[tahoe-dev] Recommendations for minimal RAM usage ?

Mon Mar 5 19:24:08 UTC 2012

On Mon, Mar 5, 2012 at 11:44 AM, Brian Warner <warner at lothar.com> wrote:
>
> The storage-server side of Tahoe doesn't really do that much, so I'd be
> pleased as punch if it could fit into 10 or 20MB. To do that, I think
> we'd need to avoid loading all of the code when we're not running a
> client (I'm thinking zfec, pycryptopp, twisted.web, conch, ftp/sftp).
> Switching away from foolscap (to HTTP) might help too (or might hurt, if
> the crypto needed to replace it is actually bigger).

Wouldn't the code (.py's, .pyc's, or .so's) tend to be swapped out if
it unused? Or maybe unused code gets interspersed with code that is
needed, so it ends up bloating the memory usage?

Sounds like the sort of thing that needs to be measured. There was a
very interesting tool presented at Pycon last year by Dave Malcolm:

http://blip.tv/pycon-us-videos-2009-2010-2011/pycon-2011-dude-where-s-my-ram-a-deep-dive-into-how-python-uses-memory-4896725

http://dmalcolm.livejournal.com/5782.html

The thing that was interesting about this tool is that it was
"bottom-up" -- it starts by observing, from the operating system's
perspective, what memory your process is using and then starts
classifying it and breaking it down to help you understand why the
process is using that memory.
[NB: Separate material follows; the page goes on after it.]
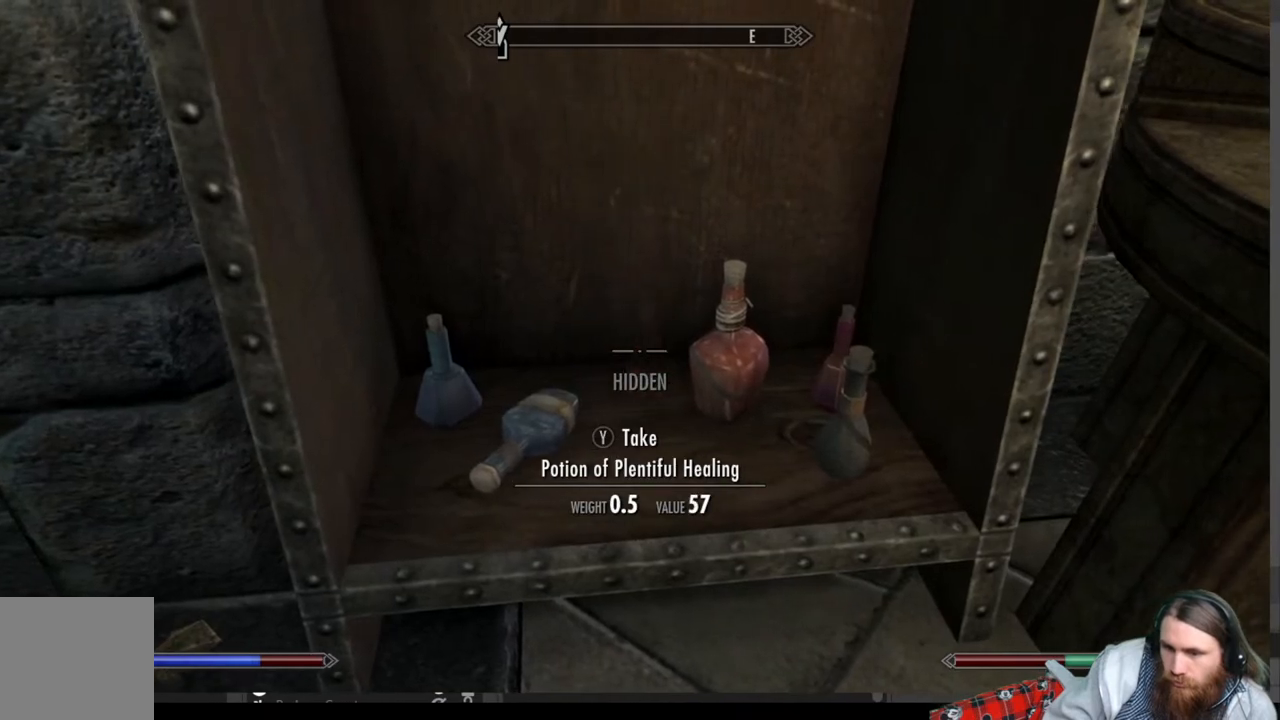
{"buttons": [], "left_stick": "center", "right_stick": "center", "events": [[200, "Y", "down"], [267, "left_stick", "center"], [367, "Y", "up"]]}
This is in contrast to tools like Meliae
(https://launchpad.net/meliae) which are "top-down" -- they start by
observing, from the Python interpreter's perspective, what objects
your Python code is using and then start estimating the memory usage
of objects and aggregating objects into groups to help you understand
why the Python code is using that much memory.

A bottom-up tool would probably be better to answer the question of
how much of the memory usage is due to code. I would probably want to
start with a bottom-up tool, because I've used those top-down tools
(oriented around Python objects) before, and the results are usually
just a vast forest of Python objects that gives me no clear idea of
where the problem or problems lie.

I wouldn't be surprised if you needed to use both styles of tool
together in order to really get a clear picture.

I also wouldn't be surprised if you had to port each of these tools to
ARM before you could use them. On the other hand, if someone used them
on a (32-bit) x86 server, the results and the resulting optimizations
might apply to the ARM device.

Oh, I guess it would be somewhat straightforward to test Brian's
hypothesis about unused code by hacking a server to not import any
modules it didn't need and then running it and measure the resulting
(resident) memory usage.

Here's another "bottom-up" tool that tries to figure out how much of
your processes resident memory usage is due to sharing libraries with
other processes:

http://www.selenic.com/smem/

Just to be explicit about this, I'm not going to start doing these
experiments myself anytime soon. I would love for Tahoe-LAFS to get
slimmer on memory usage, and to continue to fit into more and more
cute little ARM devices. (I just ordered my Raspberry Pi!) But, I have
higher priorities in Tahoe-LAFS development right now. I'll offer
encouragement, advice, feedback, and patch review.

Regards,

Zooko